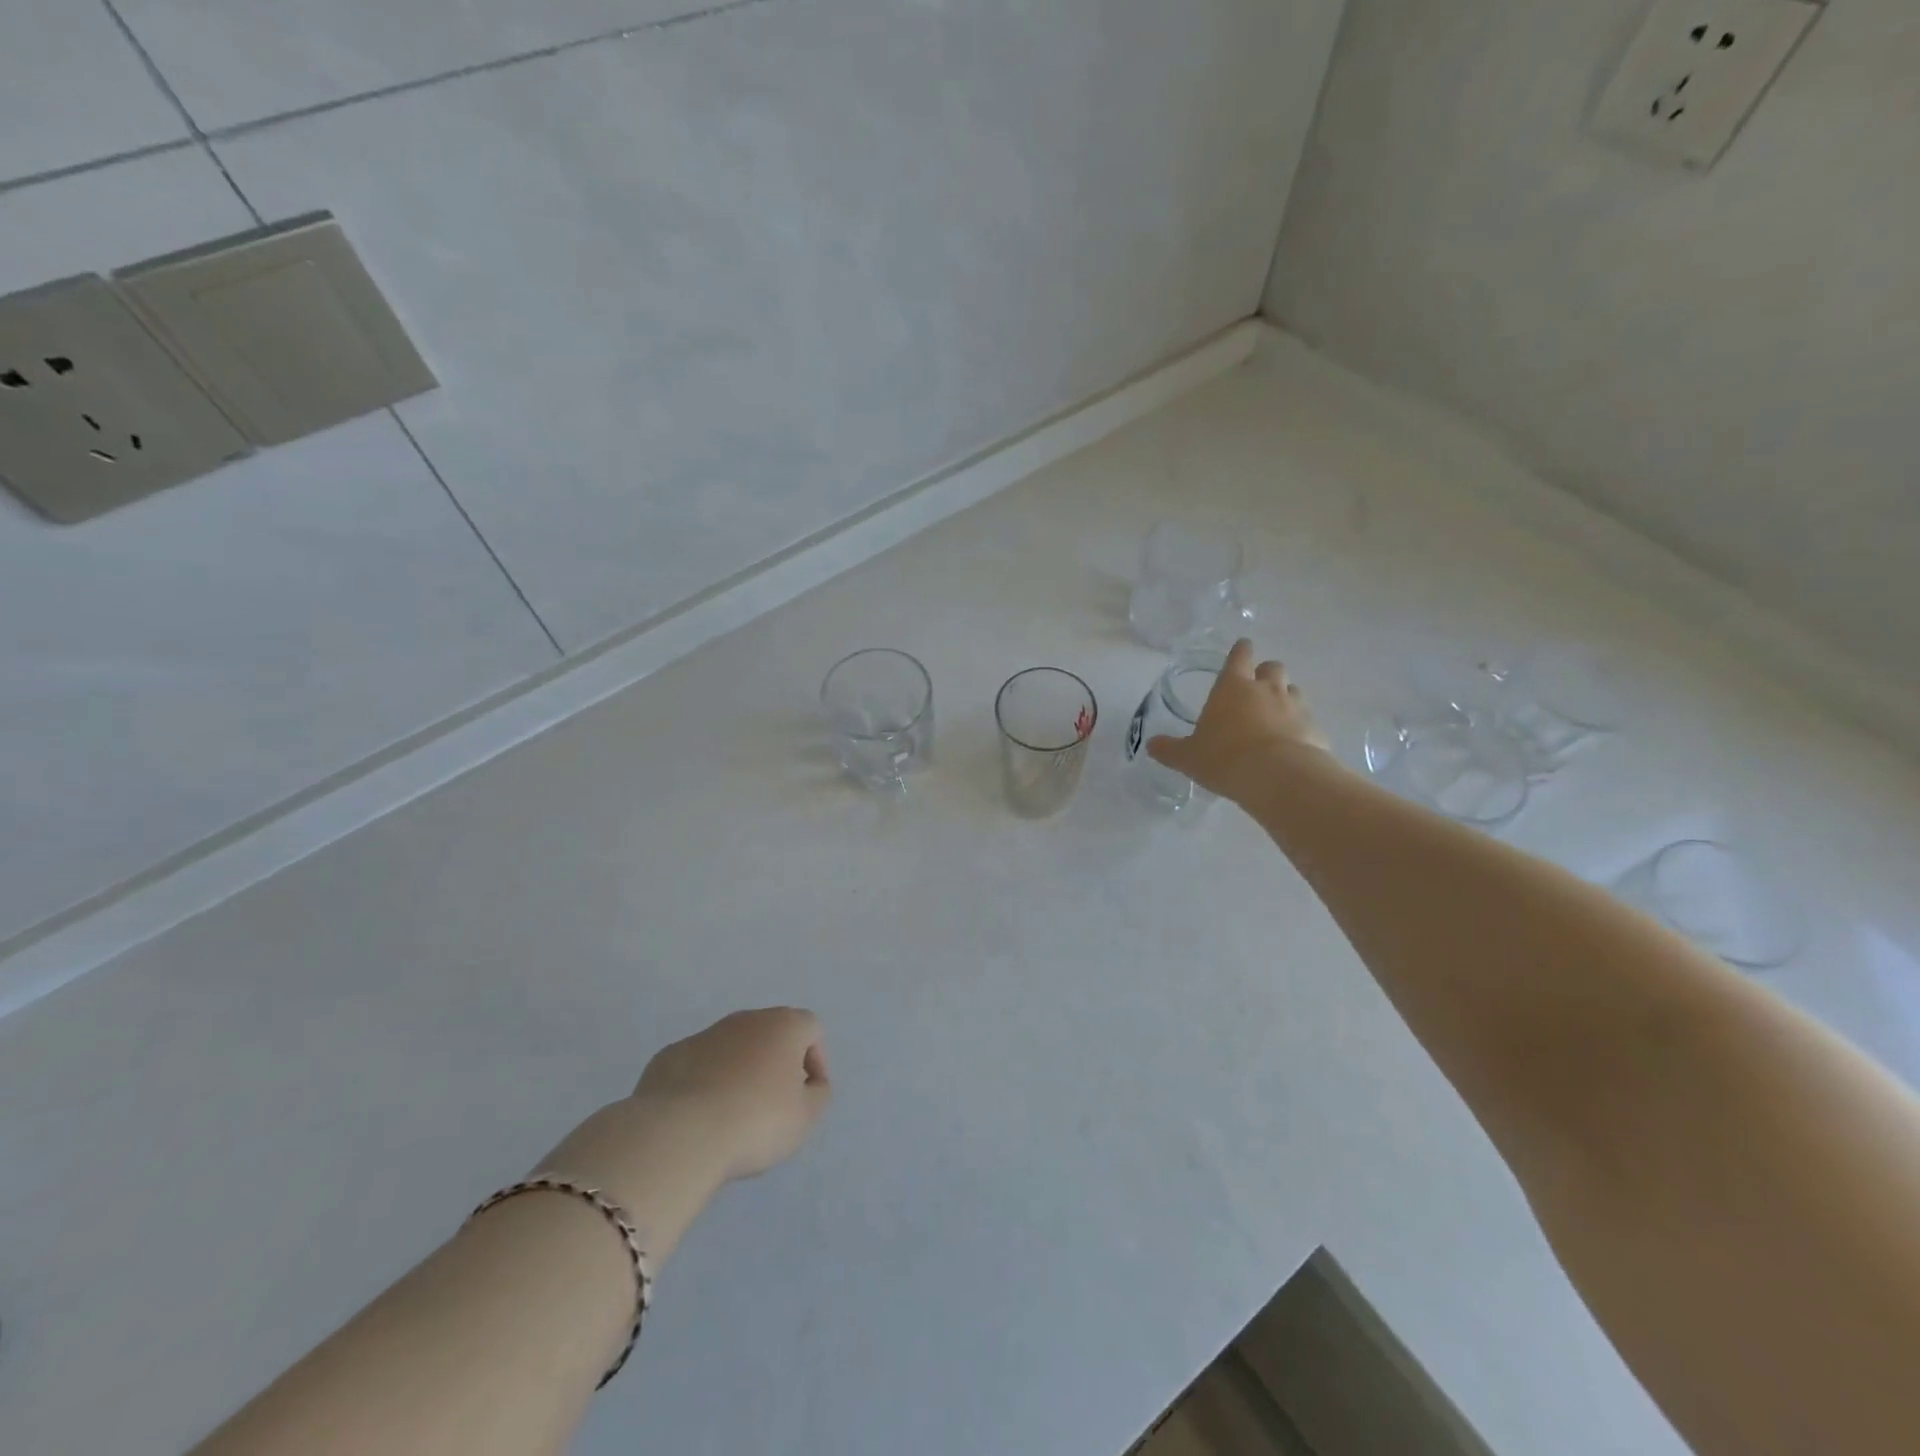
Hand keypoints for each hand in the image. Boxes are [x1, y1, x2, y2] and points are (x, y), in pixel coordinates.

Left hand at [631, 1008, 831, 1182]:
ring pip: (732, 1048)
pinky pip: (698, 1065)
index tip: (807, 1096)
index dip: (816, 1061)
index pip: (812, 1029)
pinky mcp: (670, 1056)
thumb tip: (810, 1083)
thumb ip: (818, 1094)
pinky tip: (699, 1116)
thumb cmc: (756, 1121)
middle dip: (776, 1064)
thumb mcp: (806, 1117)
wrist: (679, 1134)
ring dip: (739, 1072)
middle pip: (771, 1034)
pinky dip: (705, 1083)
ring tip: (733, 1115)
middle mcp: (746, 1019)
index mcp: (784, 1025)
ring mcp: (704, 1035)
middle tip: (773, 1105)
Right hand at [1147, 639, 1330, 802]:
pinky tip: (1290, 743)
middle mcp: (1266, 689)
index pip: (1239, 655)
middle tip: (1255, 688)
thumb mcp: (1188, 757)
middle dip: (1265, 673)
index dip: (1240, 650)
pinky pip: (1307, 719)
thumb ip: (1170, 749)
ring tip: (1274, 717)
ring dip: (1284, 697)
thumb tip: (1151, 745)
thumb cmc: (1225, 758)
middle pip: (1272, 667)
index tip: (1241, 649)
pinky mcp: (1314, 728)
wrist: (1279, 777)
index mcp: (1232, 687)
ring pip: (1293, 690)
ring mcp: (1294, 706)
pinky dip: (1299, 726)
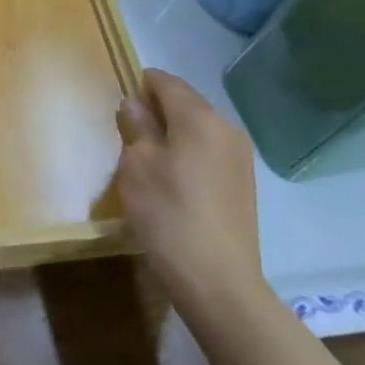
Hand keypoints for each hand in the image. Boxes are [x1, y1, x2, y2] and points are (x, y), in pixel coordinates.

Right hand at [116, 70, 265, 319]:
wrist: (218, 282)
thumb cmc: (168, 214)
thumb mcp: (136, 166)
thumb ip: (135, 127)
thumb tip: (135, 105)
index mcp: (199, 118)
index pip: (166, 82)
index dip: (140, 86)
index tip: (121, 108)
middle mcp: (226, 129)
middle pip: (185, 103)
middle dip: (157, 111)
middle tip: (129, 135)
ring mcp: (240, 158)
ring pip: (198, 129)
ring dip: (173, 134)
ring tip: (149, 161)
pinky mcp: (244, 184)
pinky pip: (209, 152)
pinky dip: (189, 155)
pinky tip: (173, 182)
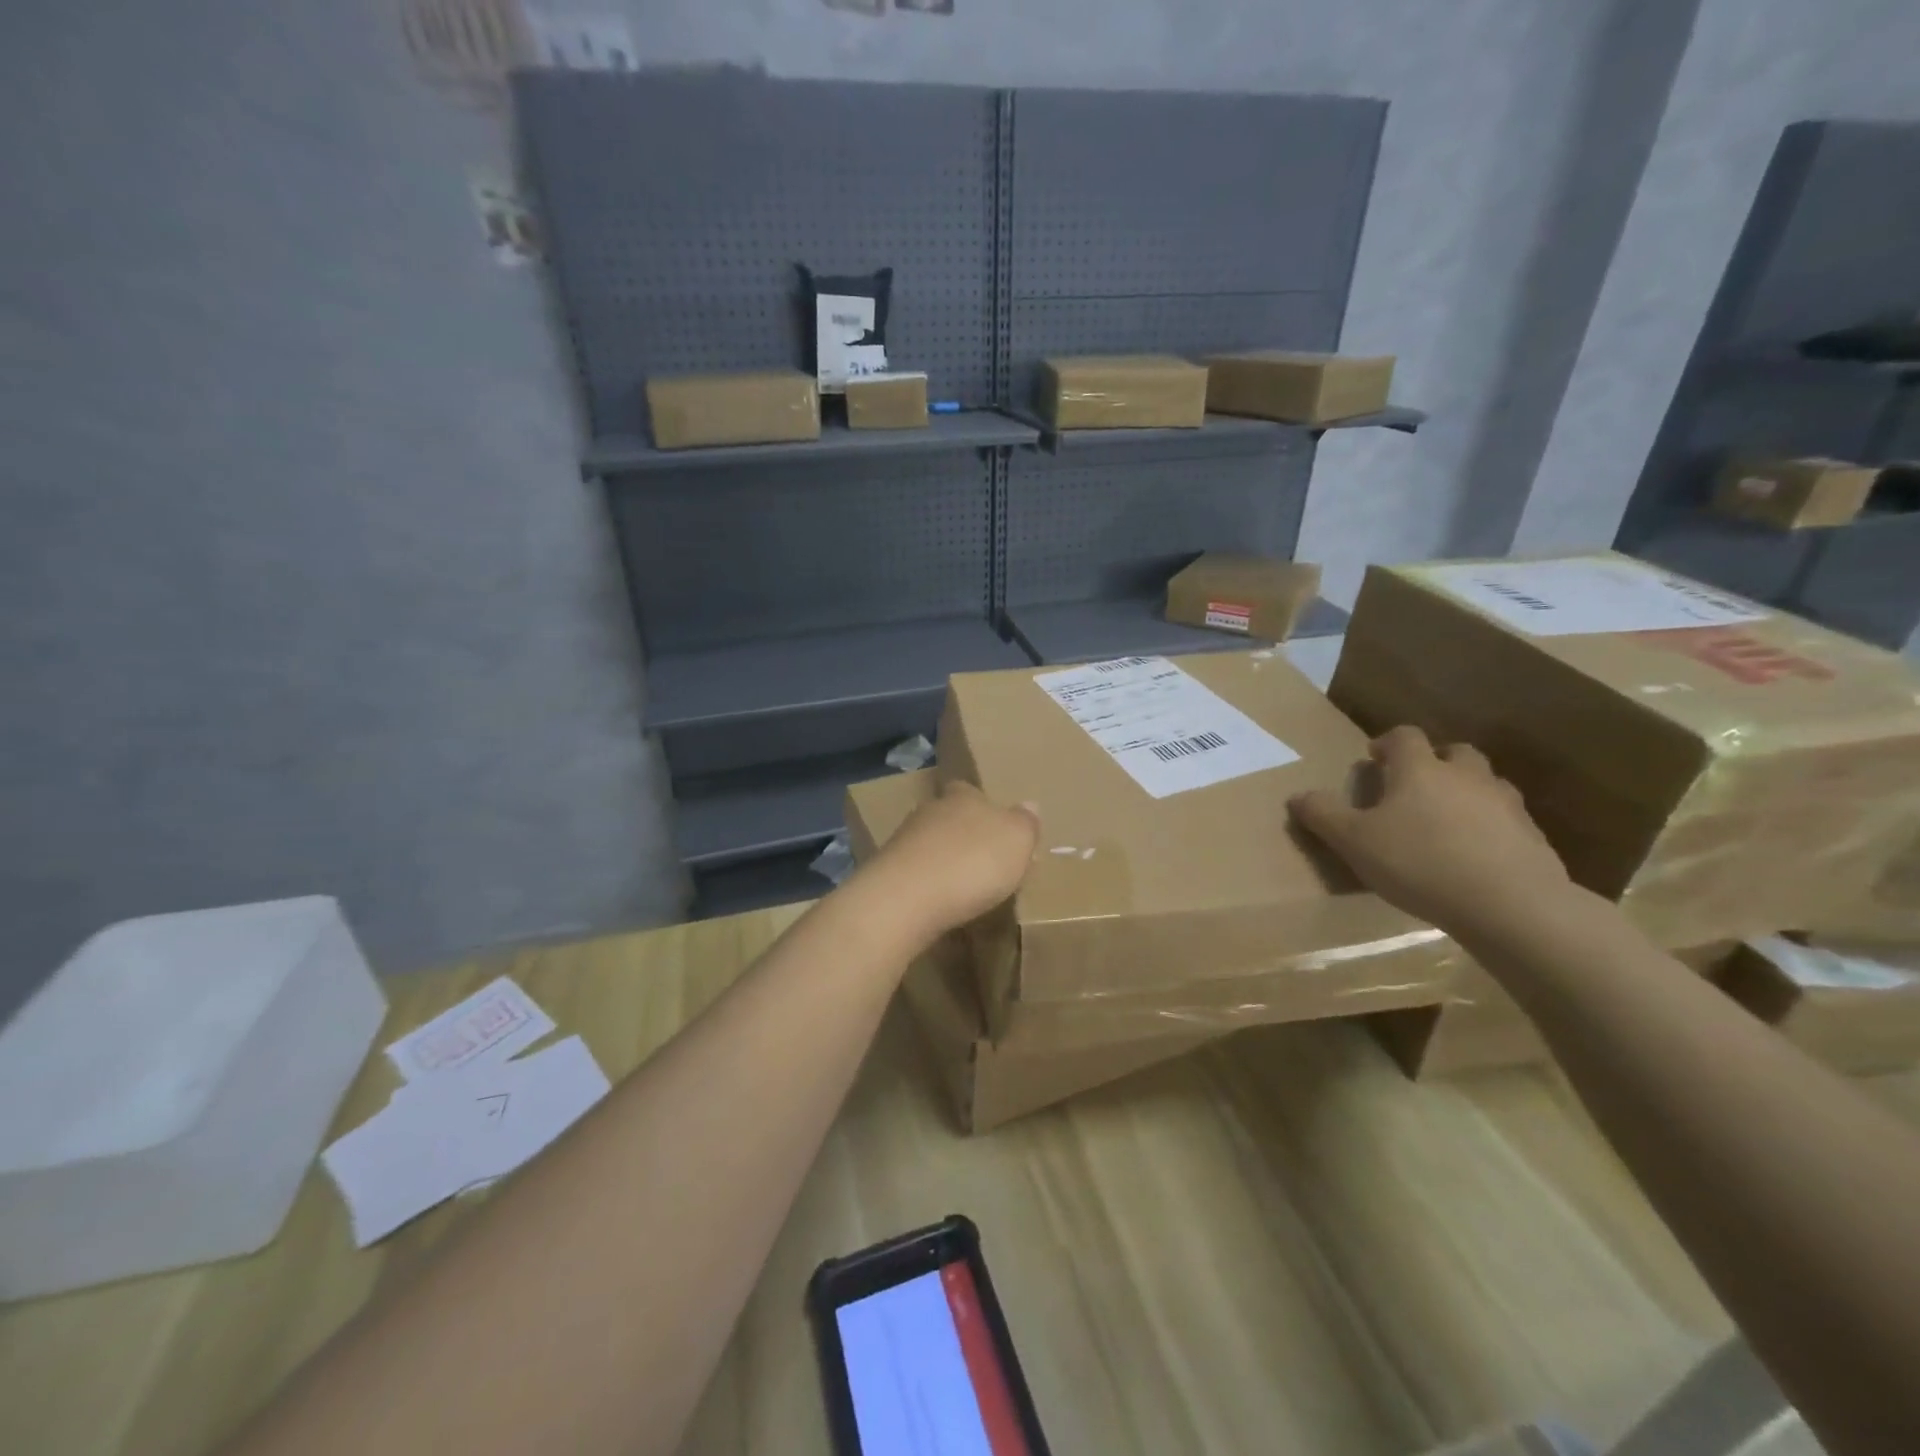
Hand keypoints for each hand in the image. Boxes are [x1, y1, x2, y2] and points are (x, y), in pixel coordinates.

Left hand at [859, 781, 1039, 939]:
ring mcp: (904, 840)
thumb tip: (1030, 805)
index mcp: (963, 796)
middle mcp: (930, 810)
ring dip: (945, 860)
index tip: (998, 828)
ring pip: (930, 844)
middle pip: (950, 817)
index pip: (971, 790)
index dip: (984, 806)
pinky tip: (939, 901)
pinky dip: (928, 883)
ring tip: (964, 886)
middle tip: (986, 861)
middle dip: (965, 835)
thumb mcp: (1017, 839)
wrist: (907, 897)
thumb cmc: (973, 861)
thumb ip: (1025, 823)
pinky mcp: (887, 872)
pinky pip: (916, 872)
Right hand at [1289, 725, 1569, 936]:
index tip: (1374, 760)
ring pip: (1485, 783)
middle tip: (1414, 788)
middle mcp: (1466, 775)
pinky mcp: (1532, 836)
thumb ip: (1323, 815)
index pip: (1404, 737)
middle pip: (1453, 753)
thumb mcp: (1354, 841)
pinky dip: (1490, 827)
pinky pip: (1506, 820)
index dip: (1387, 743)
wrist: (1510, 904)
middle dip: (1434, 763)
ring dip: (1465, 792)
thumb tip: (1297, 796)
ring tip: (1446, 821)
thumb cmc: (1419, 862)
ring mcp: (1505, 804)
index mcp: (1420, 769)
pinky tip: (1476, 855)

⁂

> _GOAL OF THE EXERCISE_
Each line from the one with "pinky mcp: (1532, 836)" through the last line of the material is to be retyped exactly, and no other line is.

> _RESULT BELOW_
pinky mcp: (1532, 836)
thumb ip: (1323, 815)
index pip: (1404, 737)
middle pip: (1453, 753)
thumb mcp: (1354, 841)
pinky dip: (1490, 827)
pinky pip: (1506, 820)
index dip: (1387, 743)
wrist: (1510, 904)
middle dip: (1434, 763)
ring dip: (1465, 792)
thumb tip: (1297, 796)
ring tip: (1446, 821)
thumb cmc: (1419, 862)
ring mcp: (1505, 804)
index mcp: (1420, 769)
pinky tip: (1476, 855)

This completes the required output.